Mais um editorial digno de leitura da Folha de São Paulo

Investigação corre perigo de descarrilar ao desviar foco de Cachoeira e Demóstenes Torres para jornalistas e o procurador Roberto GurgelComeçou mal a CPI mista para investigar o caso Cachoeira, com a já conhecida aposta na confusão por parte dos setores mais aloprados do Congresso.O que mais se deveria esperar de uma comissão em que personagens da estatura de um Fernando Collor de Mello e de um Protógenes Queiroz se aliam na tentativa de cercear a imprensa? Doses crescentes de desatino, por certo.

A CPI foi criada para investigar, com os amplos poderes que lhe dá o artigo 58 da Constituição, a comprometedora teia de relações do empresário Carlos Augusto Ramos, o Carlinhos Cachoeira, acusado de explorar jogos ilegais, com figuras públicas. Por exemplo, com o senador Demóstenes Torres (ex-DEM-GO) e os governadores Marconi Perillo (PSDB-GO) e Agnelo Queiroz (PT-DF) -além de uma das maiores empreiteiras do país, a Delta, campeã em obras do PAC.

 

Foi o pretexto para a ala do PT mais afetada pelo processo do mensalão tentar fazer da CPI um antídoto para o julgamento por iniciar-se no Supremo Tribunal Federal. Em seu afã vindicativo, abriu até uma frente de conflito institucional com o procurador-geral da República, Roberto Gurgel.

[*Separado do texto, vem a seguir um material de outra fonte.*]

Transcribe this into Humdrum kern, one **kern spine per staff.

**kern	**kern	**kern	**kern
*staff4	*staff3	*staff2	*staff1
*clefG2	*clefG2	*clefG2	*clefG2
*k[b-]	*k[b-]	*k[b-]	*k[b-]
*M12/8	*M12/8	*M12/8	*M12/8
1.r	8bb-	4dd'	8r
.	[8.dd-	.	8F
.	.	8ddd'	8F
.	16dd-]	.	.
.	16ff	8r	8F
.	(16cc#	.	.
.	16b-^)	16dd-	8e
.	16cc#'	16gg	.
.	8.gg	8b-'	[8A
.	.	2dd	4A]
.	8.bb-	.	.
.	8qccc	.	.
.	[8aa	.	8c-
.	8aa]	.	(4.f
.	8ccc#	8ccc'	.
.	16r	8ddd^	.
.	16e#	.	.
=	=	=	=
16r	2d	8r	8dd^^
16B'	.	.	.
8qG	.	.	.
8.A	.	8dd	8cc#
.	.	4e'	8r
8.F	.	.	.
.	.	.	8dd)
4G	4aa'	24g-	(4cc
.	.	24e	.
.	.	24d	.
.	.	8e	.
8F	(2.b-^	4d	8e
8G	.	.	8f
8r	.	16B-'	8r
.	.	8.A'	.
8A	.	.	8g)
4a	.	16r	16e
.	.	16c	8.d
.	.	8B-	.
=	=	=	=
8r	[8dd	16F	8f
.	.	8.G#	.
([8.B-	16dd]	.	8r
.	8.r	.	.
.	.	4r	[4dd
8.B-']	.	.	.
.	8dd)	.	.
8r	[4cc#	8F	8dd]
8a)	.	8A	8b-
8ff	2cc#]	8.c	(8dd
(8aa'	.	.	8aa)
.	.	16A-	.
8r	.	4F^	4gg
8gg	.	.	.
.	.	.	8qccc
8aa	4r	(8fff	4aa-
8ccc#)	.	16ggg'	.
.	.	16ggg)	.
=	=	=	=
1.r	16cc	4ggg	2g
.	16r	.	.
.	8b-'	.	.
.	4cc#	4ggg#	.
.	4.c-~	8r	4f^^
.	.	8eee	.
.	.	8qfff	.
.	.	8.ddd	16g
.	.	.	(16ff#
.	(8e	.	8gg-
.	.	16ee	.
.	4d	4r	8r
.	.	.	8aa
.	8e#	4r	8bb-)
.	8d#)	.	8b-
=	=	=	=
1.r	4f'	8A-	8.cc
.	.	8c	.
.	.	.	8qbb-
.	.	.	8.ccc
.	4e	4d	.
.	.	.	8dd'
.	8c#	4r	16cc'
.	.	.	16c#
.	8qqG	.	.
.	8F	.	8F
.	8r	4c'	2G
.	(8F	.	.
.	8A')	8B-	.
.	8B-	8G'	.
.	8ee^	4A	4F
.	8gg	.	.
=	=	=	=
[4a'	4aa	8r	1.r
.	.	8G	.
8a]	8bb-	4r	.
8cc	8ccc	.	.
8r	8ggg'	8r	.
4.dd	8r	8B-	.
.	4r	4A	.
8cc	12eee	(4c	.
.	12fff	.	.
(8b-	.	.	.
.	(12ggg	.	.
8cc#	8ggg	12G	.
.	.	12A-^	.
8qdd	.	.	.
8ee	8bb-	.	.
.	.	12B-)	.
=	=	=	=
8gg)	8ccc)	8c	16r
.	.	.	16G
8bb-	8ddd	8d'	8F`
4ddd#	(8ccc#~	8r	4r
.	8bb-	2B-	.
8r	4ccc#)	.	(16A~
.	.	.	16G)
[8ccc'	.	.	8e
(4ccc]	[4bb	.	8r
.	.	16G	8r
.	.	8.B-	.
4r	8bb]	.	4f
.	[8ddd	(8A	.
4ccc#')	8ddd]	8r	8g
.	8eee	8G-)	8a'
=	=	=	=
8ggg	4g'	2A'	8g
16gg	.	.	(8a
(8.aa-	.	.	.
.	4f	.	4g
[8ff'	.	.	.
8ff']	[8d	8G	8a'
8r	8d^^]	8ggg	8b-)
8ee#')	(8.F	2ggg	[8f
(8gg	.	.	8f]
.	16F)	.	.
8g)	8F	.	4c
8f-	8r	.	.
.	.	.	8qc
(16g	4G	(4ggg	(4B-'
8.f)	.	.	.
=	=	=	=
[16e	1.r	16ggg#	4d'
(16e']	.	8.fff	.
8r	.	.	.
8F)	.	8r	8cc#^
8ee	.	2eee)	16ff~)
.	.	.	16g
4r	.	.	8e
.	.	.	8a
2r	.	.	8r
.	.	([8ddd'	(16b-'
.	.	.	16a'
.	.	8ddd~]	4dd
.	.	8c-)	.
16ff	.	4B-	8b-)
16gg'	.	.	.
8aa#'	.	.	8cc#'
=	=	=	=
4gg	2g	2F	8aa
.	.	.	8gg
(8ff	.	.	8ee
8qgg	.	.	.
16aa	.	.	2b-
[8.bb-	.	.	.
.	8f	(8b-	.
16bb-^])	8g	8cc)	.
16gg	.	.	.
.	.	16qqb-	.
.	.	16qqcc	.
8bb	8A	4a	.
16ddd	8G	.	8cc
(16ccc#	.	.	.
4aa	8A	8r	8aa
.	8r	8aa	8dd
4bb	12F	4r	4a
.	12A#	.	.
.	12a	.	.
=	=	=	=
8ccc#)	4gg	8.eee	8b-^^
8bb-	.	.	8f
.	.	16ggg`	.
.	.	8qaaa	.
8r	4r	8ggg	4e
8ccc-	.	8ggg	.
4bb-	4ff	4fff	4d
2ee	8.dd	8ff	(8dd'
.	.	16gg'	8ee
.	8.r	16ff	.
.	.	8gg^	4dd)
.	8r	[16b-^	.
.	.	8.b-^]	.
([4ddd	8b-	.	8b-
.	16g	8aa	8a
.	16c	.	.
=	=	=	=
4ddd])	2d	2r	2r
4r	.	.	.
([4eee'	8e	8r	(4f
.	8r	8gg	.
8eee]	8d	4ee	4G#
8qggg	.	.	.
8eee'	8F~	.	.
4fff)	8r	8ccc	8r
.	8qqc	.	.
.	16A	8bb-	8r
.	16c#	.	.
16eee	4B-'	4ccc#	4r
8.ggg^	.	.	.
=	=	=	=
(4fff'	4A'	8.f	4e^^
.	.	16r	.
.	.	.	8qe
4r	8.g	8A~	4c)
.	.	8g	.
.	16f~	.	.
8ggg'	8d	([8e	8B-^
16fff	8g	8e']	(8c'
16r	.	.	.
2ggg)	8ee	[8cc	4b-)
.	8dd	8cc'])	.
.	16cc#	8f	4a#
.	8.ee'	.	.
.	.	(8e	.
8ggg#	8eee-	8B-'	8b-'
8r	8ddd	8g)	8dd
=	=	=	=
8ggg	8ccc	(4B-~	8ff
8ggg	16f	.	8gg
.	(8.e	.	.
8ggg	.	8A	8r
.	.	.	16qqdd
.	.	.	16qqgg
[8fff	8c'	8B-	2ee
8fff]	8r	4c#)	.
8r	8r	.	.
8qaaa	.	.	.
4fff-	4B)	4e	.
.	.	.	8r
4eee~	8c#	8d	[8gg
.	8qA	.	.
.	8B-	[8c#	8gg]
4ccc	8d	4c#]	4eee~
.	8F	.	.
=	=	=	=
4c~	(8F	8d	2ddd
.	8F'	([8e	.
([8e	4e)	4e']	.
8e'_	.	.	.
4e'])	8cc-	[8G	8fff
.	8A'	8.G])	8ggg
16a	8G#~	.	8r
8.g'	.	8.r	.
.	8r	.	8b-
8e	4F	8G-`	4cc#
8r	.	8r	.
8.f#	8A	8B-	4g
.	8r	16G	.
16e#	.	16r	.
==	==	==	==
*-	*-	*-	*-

O chefe do Ministério Público Federal ganhou a hostilidade do lulo-petismo por ter pedido a condenação de mensaleiros. De forma maliciosa, com o indisfarçável propósito de intimidá-lo, essa facção o acusa agora de ter protegido Demóstenes ao apontar a insuficiência dos elementos colhidos pela primeira operação da Polícia Federal (Vegas) contra Cachoeira.

O presidente da CPI, senador Vital do Rêgo (PMDB-PB), parece inclinado a seguir em frente com a ideia extravagante de chamar Gurgel a se explicar perante a comissão. O procurador-geral já deu sinais de que se recusará, em manifestação de independência. É no mínimo duvidoso que o Supremo reconheça entre os poderes da CPI o de forçá-lo a comparecer.

Tampouco surgiu até agora qualquer indício de má conduta que justifique a intimação de jornalistas da revista “Veja” para depor, como almejam setores do PT -que, aliás, não contam com o apoio do Planalto para essa revanche pelos sucessivos escândalos revelados.

 

Igualmente descabido é o sigilo extremo adotado pelo presidente da CPI e seu relator, deputado Odair Cunha (PT-MG). Não só já se mostrou ineficaz, pois não cessam de vazar os depoimentos supostamente secretos, como ainda contraria o escopo de toda CPI, que é expor ao público fatos e condutas de agentes oficiais sob suspeita.

É comum ouvir que CPIs têm tendência a degenerar em circo. As sessões iniciais sugerem que os piores prognósticos caminham para confirmar-se, e bem cedo.